Circuit design data:
_ _ _

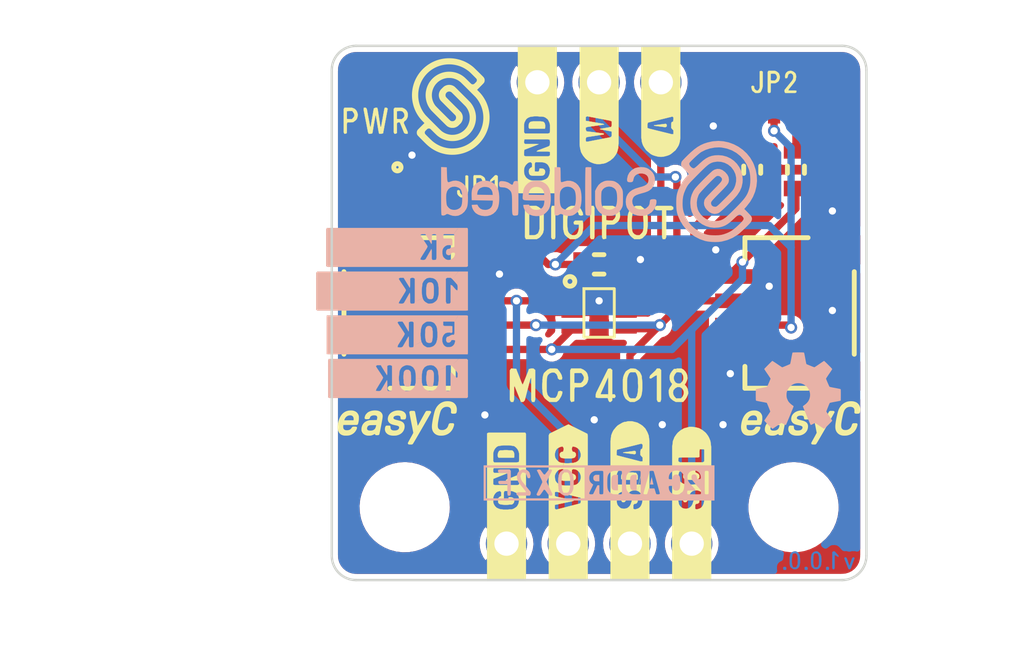
<source format=kicad_pcb>
(kicad_pcb (version 20210623) (generator pcbnew)

  (general
    (thickness 1.6)
  )

  (paper "A4")
  (layers
    (0 "F.Cu" signal)
    (31 "B.Cu" signal)
    (32 "B.Adhes" user "B.Adhesive")
    (33 "F.Adhes" user "F.Adhesive")
    (34 "B.Paste" user)
    (35 "F.Paste" user)
    (36 "B.SilkS" user "B.Silkscreen")
    (37 "F.SilkS" user "F.Silkscreen")
    (38 "B.Mask" user)
    (39 "F.Mask" user)
    (40 "Dwgs.User" user "User.Drawings")
    (41 "Cmts.User" user "User.Comments")
    (42 "Eco1.User" user "User.Eco1")
    (43 "Eco2.User" user "User.Eco2")
    (44 "Edge.Cuts" user)
    (45 "Margin" user)
    (46 "B.CrtYd" user "B.Courtyard")
    (47 "F.CrtYd" user "F.Courtyard")
    (48 "B.Fab" user)
    (49 "F.Fab" user)
    (50 "User.1" user)
    (51 "User.2" user)
    (52 "User.3" user)
    (53 "User.4" user)
    (54 "User.5" user)
    (55 "User.6" user)
    (56 "User.7" user)
    (57 "User.8" user)
    (58 "User.9" user)
  )

  (setup
    (stackup
      (layer "F.SilkS" (type "Top Silk Screen"))
      (layer "F.Paste" (type "Top Solder Paste"))
      (layer "F.Mask" (type "Top Solder Mask") (color "Green") (thickness 0.01))
      (layer "F.Cu" (type "copper") (thickness 0.035))
      (layer "dielectric 1" (type "core") (thickness 1.51) (material "FR4") (epsilon_r 4.5) (loss_tangent 0.02))
      (layer "B.Cu" (type "copper") (thickness 0.035))
      (layer "B.Mask" (type "Bottom Solder Mask") (color "Green") (thickness 0.01))
      (layer "B.Paste" (type "Bottom Solder Paste"))
      (layer "B.SilkS" (type "Bottom Silk Screen"))
      (copper_finish "None")
      (dielectric_constraints no)
    )
    (pad_to_mask_clearance 0)
    (aux_axis_origin 100 130)
    (grid_origin 100 130)
    (pcbplotparams
      (layerselection 0x00010fc_ffffffff)
      (disableapertmacros false)
      (usegerberextensions false)
      (usegerberattributes true)
      (usegerberadvancedattributes true)
      (creategerberjobfile true)
      (svguseinch false)
      (svgprecision 6)
      (excludeedgelayer true)
      (plotframeref false)
      (viasonmask false)
      (mode 1)
      (useauxorigin false)
      (hpglpennumber 1)
      (hpglpenspeed 20)
      (hpglpendiameter 15.000000)
      (dxfpolygonmode true)
      (dxfimperialunits true)
      (dxfusepcbnewfont true)
      (psnegative false)
      (psa4output false)
      (plotreference true)
      (plotvalue true)
      (plotinvisibletext false)
      (sketchpadsonfab false)
      (subtractmaskfromsilk false)
      (outputformat 1)
      (mirror false)
      (drillshape 0)
      (scaleselection 1)
      (outputdirectory "../../OUTPUTS/V1.0.0/")
    )
  )

  (net 0 "")
  (net 1 "GND")
  (net 2 "VCC")
  (net 3 "Net-(D1-Pad1)")
  (net 4 "Net-(JP1-Pad2)")
  (net 5 "Net-(JP2-Pad1)")
  (net 6 "Net-(JP2-Pad3)")
  (net 7 "SCL")
  (net 8 "SDA")
  (net 9 "/W")
  (net 10 "/A")

  (footprint "e-radionica.com footprinti:SC70-6" (layer "F.Cu") (at 111 119))

  (footprint "buzzardLabel" (layer "F.Cu") (at 112.27 130.4 90))

  (footprint "Soldered Graphics:Logo-Front-easyC-5mm" (layer "F.Cu") (at 102.7 123.5))

  (footprint "e-radionica.com footprinti:SMD-JUMPER-CONNECTED_TRACE_SLODERMASK" (layer "F.Cu") (at 104.4 113.7 180))

  (footprint "buzzardLabel" (layer "F.Cu") (at 101.8 111.1))

  (footprint "e-radionica.com footprinti:easyC-connector" (layer "F.Cu") (at 103.3 119 90))

  (footprint "Soldered Graphics:Logo-Back-SolderedFULL-13mm" (layer "F.Cu") (at 111 114))

  (footprint "e-radionica.com footprinti:HEADER_MALE_4X1" (layer "F.Cu") (at 111 128.5))

  (footprint "e-radionica.com footprinti:FIDUCIAL_23" (layer "F.Cu") (at 102.5 119))

  (footprint "e-radionica.com footprinti:0603R" (layer "F.Cu") (at 117.3 113.1 90))

  (footprint "buzzardLabel" (layer "F.Cu") (at 111 107.6 90))

  (footprint "e-radionica.com footprinti:0603C" (layer "F.Cu") (at 111 117 180))

  (footprint "e-radionica.com footprinti:easyC-connector" (layer "F.Cu") (at 118.7 119 -90))

  (footprint "e-radionica.com footprinti:0402R" (layer "F.Cu") (at 101.8 113.7 180))

  (footprint "buzzardLabel" (layer "F.Cu") (at 111 122))

  (footprint "e-radionica.com footprinti:HOLE_3.2mm" (layer "F.Cu") (at 119 127))

  (footprint "buzzardLabel" (layer "F.Cu") (at 111 115.3))

  (footprint "buzzardLabel" (layer "F.Cu") (at 107.19 130.4 90))

  (footprint "buzzardLabel" (layer "F.Cu") (at 113.54 107.6 90))

  (footprint "e-radionica.com footprinti:0402LED" (layer "F.Cu") (at 101.8 112.4))

  (footprint "Soldered Graphics:Logo-Front-Soldered-4mm" (layer "F.Cu") (at 104.9 110.5))

  (footprint "buzzardLabel" (layer "F.Cu") (at 106 113.8))

  (footprint "buzzardLabel" (layer "F.Cu") (at 108.46 107.6 90))

  (footprint "buzzardLabel" (layer "F.Cu") (at 109.73 130.4 90))

  (footprint "buzzardLabel" (layer "F.Cu") (at 114.81 130.4 90))

  (footprint "Soldered Graphics:Logo-Back-OSH-3.5mm" (layer "F.Cu") (at 119.2 122.2))

  (footprint "e-radionica.com footprinti:0603R" (layer "F.Cu") (at 119.1 113.1 -90))

  (footprint "Soldered Graphics:Logo-Front-easyC-5mm" (layer "F.Cu")
    (tedit 606D63FC) (tstamp e60e1a19-5563-48d3-bf20-50afa712e674)
    (at 119.3 123.5)
    (attr board_only exclude_from_pos_files exclude_from_bom)
    (fp_text reference "G***" (at 0 0) (layer "F.SilkS") hide
      (effects (font (size 1.524 1.524) (thickness 0.3)))
      (tstamp cbe03f84-919c-43fc-821a-2700156fbb7e)
    )
    (fp_text value "LOGO" (at 0.75 0) (layer "F.SilkS") hide
      (effects (font (size 1.524 1.524) (thickness 0.3)))
      (tstamp 1ee078aa-721a-4ece-b2d0-7964e1e943ba)
    )
    (fp_poly (pts (xy 0.648093 -0.468262)
      (xy 0.673588 -0.466656)
      (xy 0.692424 -0.463554)
      (xy 0.705988 -0.45864)
      (xy 0.715666 -0.451598)
      (xy 0.721473 -0.444328)
      (xy 0.723654 -0.437677)
      (xy 0.727348 -0.422451)
      (xy 0.732404 -0.3994)
      (xy 0.738672 -0.369271)
      (xy 0.746001 -0.332814)
      (xy 0.75424 -0.290776)
      (xy 0.763239 -0.243907)
      (xy 0.772847 -0.192956)
      (xy 0.782071 -0.143242)
      (xy 0.791508 -0.092215)
      (xy 0.800492 -0.044054)
      (xy 0.808871 0.000453)
      (xy 0.816492 0.040514)
      (xy 0.823203 0.075341)
      (xy 0.828852 0.104142)
      (xy 0.833285 0.12613)
      (xy 0.836352 0.140512)
      (xy 0.837898 0.146501)
      (xy 0.837998 0.146627)
      (xy 0.84062 0.142547)
      (xy 0.847385 0.130807)
      (xy 0.857927 0.112073)
      (xy 0.871878 0.087014)
      (xy 0.888868 0.056294)
      (xy 0.908531 0.020581)
      (xy 0.930498 -0.019459)
      (xy 0.954402 -0.063159)
      (xy 0.979873 -0.109853)
      (xy 0.999023 -0.145036)
      (xy 1.03451 -0.210112)
      (xy 1.065734 -0.266974)
      (xy 1.092801 -0.315809)
      (xy 1.115818 -0.356803)
      (xy 1.13489 -0.390144)
      (xy 1.150126 -0.416019)
      (xy 1.161632 -0.434615)
      (xy 1.169514 -0.446119)
      (xy 1.172943 -0.450061)
      (xy 1.182037 -0.457149)
      (xy 1.191824 -0.462285)
      (xy 1.203901 -0.46572)
      (xy 1.219862 -0.467705)
      (xy 1.241304 -0.468491)
      (xy 1.269822 -0.468329)
      (xy 1.286841 -0.467981)
      (xy 1.313978 -0.467205)
      (xy 1.333416 -0.466178)
      (xy 1.346925 -0.464649)
      (xy 1.356277 -0.462364)
      (xy 1.363243 -0.45907)
      (xy 1.366982 -0.456528)
      (xy 1.382556 -0.440417)
      (xy 1.389686 -0.422002)
      (xy 1.389277 -0.408155)
      (xy 1.386618 -0.402501)
      (xy 1.379468 -0.389103)
      (xy 1.368081 -0.368411)
      (xy 1.352714 -0.340875)
      (xy 1.333623 -0.306946)
      (xy 1.311065 -0.267073)
      (xy 1.285296 -0.221706)
      (xy 1.256571 -0.171296)
      (xy 1.225148 -0.116292)
      (xy 1.191283 -0.057145)
      (xy 1.155232 0.005696)
      (xy 1.117251 0.07178)
      (xy 1.077596 0.140658)
      (xy 1.036524 0.211878)
      (xy 1.013481 0.251786)
      (xy 0.964052 0.337336)
      (xy 0.919122 0.415057)
      (xy 0.878465 0.485331)
      (xy 0.841855 0.548536)
      (xy 0.809065 0.605052)
      (xy 0.779868 0.655257)
      (xy 0.754039 0.699533)
      (xy 0.731351 0.738259)
      (xy 0.711577 0.771813)
      (xy 0.694492 0.800575)
      (xy 0.679869 0.824926)
      (xy 0.667481 0.845244)
      (xy 0.657103 0.86191)
      (xy 0.648507 0.875301)
      (xy 0.641468 0.885799)
      (xy 0.635759 0.893783)
      (xy 0.631154 0.899632)
      (xy 0.627426 0.903725)
      (xy 0.624349 0.906443)
      (xy 0.622156 0.90791)
      (xy 0.613907 0.912174)
      (xy 0.605302 0.915116)
      (xy 0.594417 0.916974)
      (xy 0.579326 0.917989)
      (xy 0.558108 0.9184)
      (xy 0.537454 0.918457)
      (xy 0.507874 0.918154)
      (xy 0.486156 0.91718)
      (xy 0.470705 0.915387)
      (xy 0.459926 0.912631)
      (xy 0.456106 0.911003)
      (xy 0.440456 0.898646)
      (xy 0.430751 0.881441)
      (xy 0.428319 0.86229)
      (xy 0.429955 0.853794)
      (xy 0.433219 0.846481)
      (xy 0.440643 0.831805)
      (xy 0.451747 0.810655)
      (xy 0.466051 0.783925)
      (xy 0.483075 0.752506)
      (xy 0.502339 0.71729)
      (xy 0.523362 0.679168)
      (xy 0.544171 0.641709)
      (xy 0.56623 0.601914)
      (xy 0.586799 0.564368)
      (xy 0.605424 0.529933)
      (xy 0.621649 0.499469)
      (xy 0.635021 0.47384)
      (xy 0.645084 0.453905)
      (xy 0.651383 0.440528)
      (xy 0.653468 0.434652)
      (xy 0.652554 0.428442)
      (xy 0.649904 0.41364)
      (xy 0.645651 0.390939)
      (xy 0.639931 0.36103)
      (xy 0.632879 0.324606)
      (xy 0.62463 0.282358)
      (xy 0.615319 0.234978)
      (xy 0.60508 0.183158)
      (xy 0.59405 0.12759)
      (xy 0.582363 0.068967)
      (xy 0.57281 0.021229)
      (xy 0.560658 -0.039614)
      (xy 0.549047 -0.098169)
      (xy 0.538114 -0.153717)
      (xy 0.527997 -0.205543)
      (xy 0.518833 -0.252928)
      (xy 0.510758 -0.295156)
      (xy 0.503911 -0.331511)
      (xy 0.498429 -0.361274)
      (xy 0.494449 -0.383729)
      (xy 0.492109 -0.398159)
      (xy 0.491511 -0.403294)
      (xy 0.494181 -0.426341)
      (xy 0.504216 -0.443939)
      (xy 0.522381 -0.457295)
      (xy 0.527168 -0.459615)
      (xy 0.536934 -0.463338)
      (xy 0.548273 -0.465907)
      (xy 0.563105 -0.467521)
      (xy 0.583348 -0.468379)
      (xy 0.610922 -0.46868)
      (xy 0.614554 -0.468688)) (layer "F.SilkS") (width 0) (fill solid) (tstamp 148c6420-13ad-4b86-89db-7ba3d9ad1d12))
    (fp_poly (pts (xy 0.095777 -0.483673)
      (xy 0.159208 -0.472852)
      (xy 0.167938 -0.47071)
      (xy 0.21395 -0.455012)
      (xy 0.255212 -0.432975)
      (xy 0.290806 -0.40542)
      (xy 0.319815 -0.37317)
      (xy 0.341319 -0.337043)
      (xy 0.352577 -0.305614)
      (xy 0.358027 -0.274148)
      (xy 0.35943 -0.23995)
      (xy 0.35701 -0.205842)
      (xy 0.350987 -0.174649)
      (xy 0.341583 -0.149192)
      (xy 0.340077 -0.146367)
      (xy 0.332771 -0.134741)
      (xy 0.324727 -0.126222)
      (xy 0.314398 -0.120338)
      (xy 0.300235 -0.116615)
      (xy 0.280691 -0.114578)
      (xy 0.254218 -0.113755)
      (xy 0.23312 -0.113647)
      (xy 0.205322 -0.113759)
      (xy 0.185319 -0.114224)
      (xy 0.17144 -0.115233)
      (xy 0.16201 -0.116981)
      (xy 0.155357 -0.119658)
      (xy 0.150143 -0.123191)
      (xy 0.138049 -0.137581)
      (xy 0.130904 -0.158322)
      (xy 0.128387 -0.186409)
      (xy 0.12838 -0.190176)
      (xy 0.125913 -0.216672)
      (xy 0.117618 -0.237089)
      (xy 0.102649 -0.252326)
      (xy 0.080164 -0.263281)
      (xy 0.053252 -0.270138)
      (xy 0.019986 -0.273779)
      (xy -0.015798 -0.273203)
      (xy -0.051589 -0.268807)
      (xy -0.084875 -0.260986)
      (xy -0.113146 -0.250137)
      (xy -0.127701 -0.241607)
      (xy -0.146664 -0.222664)
      (xy -0.15858 -0.198881)
      (xy -0.162189 -0.176753)
      (xy -0.161422 -0.161948)
      (xy -0.157201 -0.151584)
      (xy -0.147487 -0.140996)
      (xy -0.145932 -0.139559)
      (xy -0.135709 -0.131392)
      (xy -0.123055 -0.123821)
      (xy -0.106829 -0.116429)
      (xy -0.085889 -0.108801)
      (xy -0.059093 -0.100521)
      (xy -0.025301 -0.091173)
      (xy 0.016574 -0.080356)
      (xy 0.053174 -0.071027)
      (xy 0.082189 -0.063352)
      (xy 0.105243 -0.056785)
      (xy 0.123963 -0.050779)
      (xy 0.139973 -0.04479)
      (xy 0.154899 -0.038271)
      (xy 0.170367 -0.030677)
      (xy 0.181062 -0.025127)
      (xy 0.220528 -0.00002)
      (xy 0.251738 0.02961)
      (xy 0.274856 0.064039)
      (xy 0.290045 0.103539)
      (xy 0.297469 0.148386)
      (xy 0.298322 0.171664)
      (xy 0.293869 0.230526)
      (xy 0.280817 0.286123)
      (xy 0.259631 0.337945)
      (xy 0.230772 0.38548)
      (xy 0.194704 0.428218)
      (xy 0.15189 0.465648)
      (xy 0.102794 0.49726)
      (xy 0.047877 0.522542)
      (xy -0.012397 0.540985)
      (xy -0.042054 0.547076)
      (xy -0.068014 0.550329)
      (xy -0.100344 0.552436)
      (xy -0.13626 0.553396)
      (xy -0.172978 0.553208)
      (xy -0.207712 0.551873)
      (xy -0.237679 0.54939)
      (xy -0.253575 0.547107)
      (xy -0.304384 0.535743)
      (xy -0.347762 0.521125)
      (xy -0.385428 0.502435)
      (xy -0.419105 0.478858)
      (xy -0.443111 0.457147)
      (xy -0.469214 0.428045)
      (xy -0.488091 0.398892)
      (xy -0.501456 0.366515)
      (xy -0.509877 0.33353)
      (xy -0.513493 0.313465)
      (xy -0.515116 0.296181)
      (xy -0.514842 0.277936)
      (xy -0.512766 0.254982)
      (xy -0.512039 0.248601)
      (xy -0.506158 0.212601)
      (xy -0.49764 0.184734)
      (xy -0.486019 0.163915)
      (xy -0.470831 0.149061)
      (xy -0.468796 0.147661)
      (xy -0.461868 0.143407)
      (xy -0.454909 0.14047)
      (xy -0.446139 0.138653)
      (xy -0.433781 0.137764)
      (xy -0.416053 0.137608)
      (xy -0.391176 0.137991)
      (xy -0.381977 0.138183)
      (xy -0.311727 0.13969)
      (xy -0.297922 0.155155)
      (xy -0.290184 0.164975)
      (xy -0.286016 0.174666)
      (xy -0.284355 0.187758)
      (xy -0.284116 0.20109)
      (xy -0.281643 0.239772)
      (xy -0.273835 0.271025)
      (xy -0.260109 0.295613)
      (xy -0.239881 0.3143)
      (xy -0.212568 0.327851)
      (xy -0.180749 0.336423)
      (xy -0.155352 0.339455)
      (xy -0.124314 0.340238)
      (xy -0.091152 0.338935)
      (xy -0.059384 0.335709)
      (xy -0.032527 0.330723)
      (xy -0.027284 0.329307)
      (xy 0.005433 0.315992)
      (xy 0.032579 0.29734)
      (xy 0.053198 0.27442)
      (xy 0.066333 0.248299)
      (xy 0.071028 0.220045)
      (xy 0.071029 0.219564)
      (xy 0.069444 0.201661)
      (xy 0.064131 0.186464)
      (xy 0.054261 0.173477)
      (xy 0.038999 0.162201)
      (xy 0.017515 0.152139)
      (xy -0.011025 0.142791)
      (xy -0.047453 0.133662)
      (xy -0.086194 0.125511)
      (xy -0.114135 0.11965)
      (xy -0.143106 0.113025)
      (xy -0.169605 0.106469)
      (xy -0.189411 0.101026)
      (xy -0.243895 0.081291)
      (xy -0.290179 0.057087)
      (xy -0.328201 0.028497)
      (xy -0.357896 -0.004394)
      (xy -0.379203 -0.041505)
      (xy -0.392058 -0.082752)
      (xy -0.396398 -0.128051)
      (xy -0.39
... [255654 chars truncated]
</source>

_ _ _

Task brief: In the lines above, find the word "Green" and copy each line that contains it.

Result of this task:
      (layer "F.Mask" (type "Top Solder Mask") (color "Green") (thickness 0.01))
      (layer "B.Mask" (type "Bottom Solder Mask") (color "Green") (thickness 0.01))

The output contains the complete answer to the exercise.